Zillow over payed for houses, then couldn't sell them as quickly as expected because the COVID housing market took a down turn, and so they sold them at a loss, lost millions of dollars, and closed the house buying business. They also made plenty of low offers or under-payed for houses at times. They were trying to break even on home value on the hole, but couldn't reign in the wild swings of gains and losses. Their entire business model was based on the seller fees, not on the house value.
In any case, they closed that business in 2021, and has since sold the rest of their inventory.
I don't see how that would have a lasting effect on housing prices though. I'd attribute it more to a housing shortage due to people buying up real estate, and keeping it as rentals. Even when operating, Zillow aimed to resell houses within 3 months, not hold on to them as investments.
"That’s what one real-estate agent claims in a video that went viral on the social-media platform TikTok"
Hardly a compelling source.
" he’s suggesting that companies such as Zillow are using the data they glean from people’s perusal of home listings on their sites to make decisions about which houses to buy as iBuyers."

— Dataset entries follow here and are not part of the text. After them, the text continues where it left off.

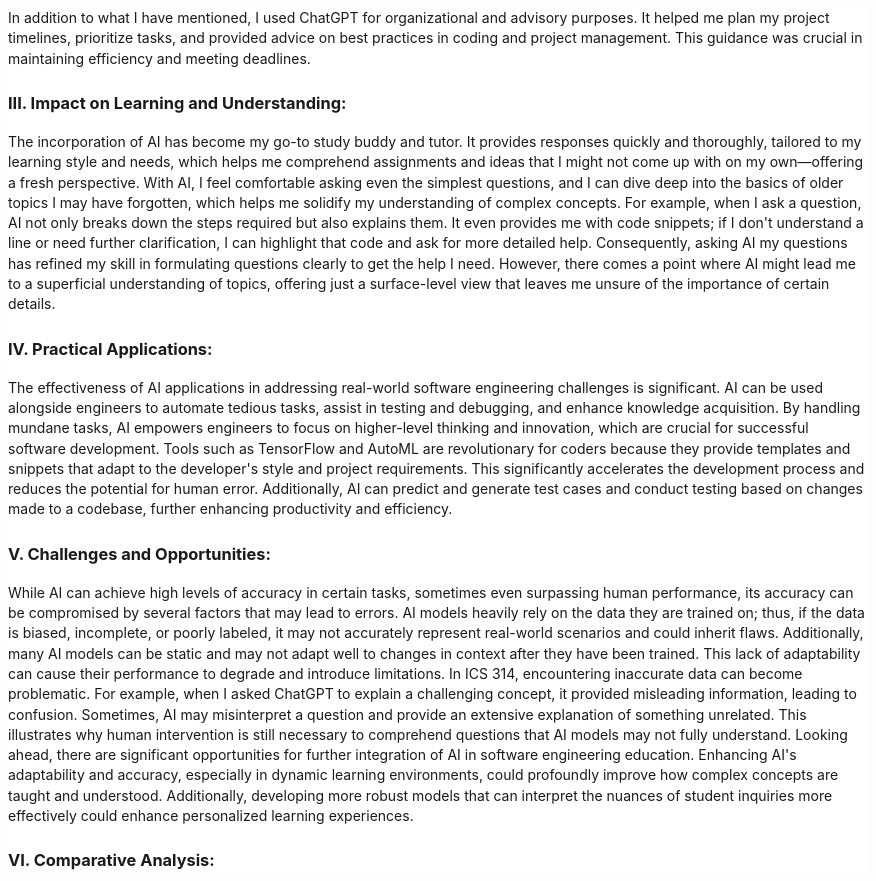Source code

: In addition to what I have mentioned, I used ChatGPT for organizational and advisory purposes. It helped me plan my project timelines, prioritize tasks, and provided advice on best practices in coding and project management. This guidance was crucial in maintaining efficiency and meeting deadlines.


### III. Impact on Learning and Understanding:

The incorporation of AI has become my go-to study buddy and tutor. It provides responses  quickly and thoroughly, tailored to my learning style and needs, which helps me comprehend assignments and ideas that I might not come up with on my own—offering a fresh perspective. With AI, I feel comfortable asking even the simplest questions, and I can dive deep into the basics of older topics I may have forgotten, which helps me solidify my understanding of complex concepts. For example, when I ask a question, AI not only breaks down the steps required but also explains them. It even provides me with code snippets; if I don't understand a line or need further clarification, I can highlight that code and ask for more detailed help. Consequently, asking AI my questions has refined my skill in formulating questions clearly to get the help I need. However, there comes a point where AI might lead me to a superficial understanding of topics, offering just a surface-level view that leaves me unsure of the importance of certain details.


### IV. Practical Applications:

The effectiveness of AI applications in addressing real-world software engineering challenges is significant. AI can be used alongside engineers to automate tedious tasks, assist in testing and debugging, and enhance knowledge acquisition. By handling mundane tasks, AI empowers engineers to focus on higher-level thinking and innovation, which are crucial for successful software development. Tools such as TensorFlow and AutoML are revolutionary for coders because they provide templates and snippets that adapt to the developer's style and project requirements. This significantly accelerates the development process and reduces the potential for human error. Additionally, AI can predict and generate test cases and conduct testing based on changes made to a codebase, further enhancing productivity and efficiency.


### V. Challenges and Opportunities:

While AI can achieve high levels of accuracy in certain tasks, sometimes even surpassing human performance, its accuracy can be compromised by several factors that may lead to errors. AI models heavily rely on the data they are trained on; thus, if the data is biased, incomplete, or poorly labeled, it may not accurately represent real-world scenarios and could inherit flaws. Additionally, many AI models can be static and may not adapt well to changes in context after they have been trained. This lack of adaptability can cause their performance to degrade and introduce limitations. In ICS 314, encountering inaccurate data can become problematic. For example, when I asked ChatGPT to explain a challenging concept, it provided misleading information, leading to confusion. Sometimes, AI may misinterpret a question and provide an extensive explanation of something unrelated. This illustrates why human intervention is still necessary to comprehend questions that AI models may not fully understand. Looking ahead, there are significant opportunities for further integration of AI in software engineering education. Enhancing AI's adaptability and accuracy, especially in dynamic learning environments, could profoundly improve how complex concepts are taught and understood. Additionally, developing more robust models that can interpret the nuances of student inquiries more effectively could enhance personalized learning experiences.


### VI. Comparative Analysis:
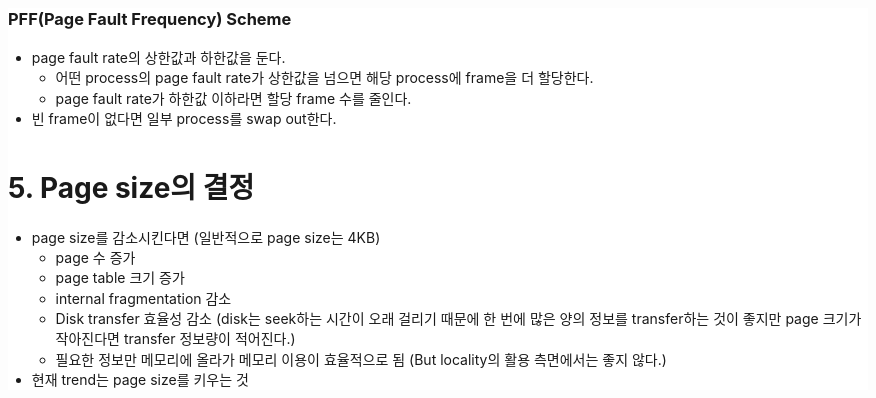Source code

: ### PFF(Page Fault Frequency) Scheme
- page fault rate의 상한값과 하한값을 둔다.
  - 어떤 process의 page fault rate가 상한값을 넘으면 해당 process에 frame을 더 할당한다.
  - page fault rate가 하한값 이하라면 할당 frame 수를 줄인다.
- 빈 frame이 없다면 일부 process를 swap out한다.

# 5. Page size의 결정
- page size를 감소시킨다면 (일반적으로 page size는 4KB)
  - page 수 증가
  - page table 크기 증가
  - internal fragmentation 감소
  - Disk transfer 효율성 감소 (disk는 seek하는 시간이 오래 걸리기 때문에 한 번에 많은 양의 정보를 transfer하는 것이 좋지만 page 크기가 작아진다면 transfer 정보량이 적어진다.)
  - 필요한 정보만 메모리에 올라가 메모리 이용이 효율적으로 됨 (But locality의 활용 측면에서는 좋지 않다.)
- 현재 trend는 page size를 키우는 것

Based on what exactly? Zillow used publicly available information about houses, just like everyone else does. Zillow traffic patterns had nothing to do with it and really wouldn't even be useful for that. Buying decisions were based on home value and forecasted ability to resell, not derived interest based on page views.
"Gotcher later argues that the company will buy 30 homes at one price, and then purchase a 31st home at a higher price. “What that just did is create a new comp,”"
False. Zillow literally excluded houses that it bought from its comps to avoid that bias. I know because I wrote that code.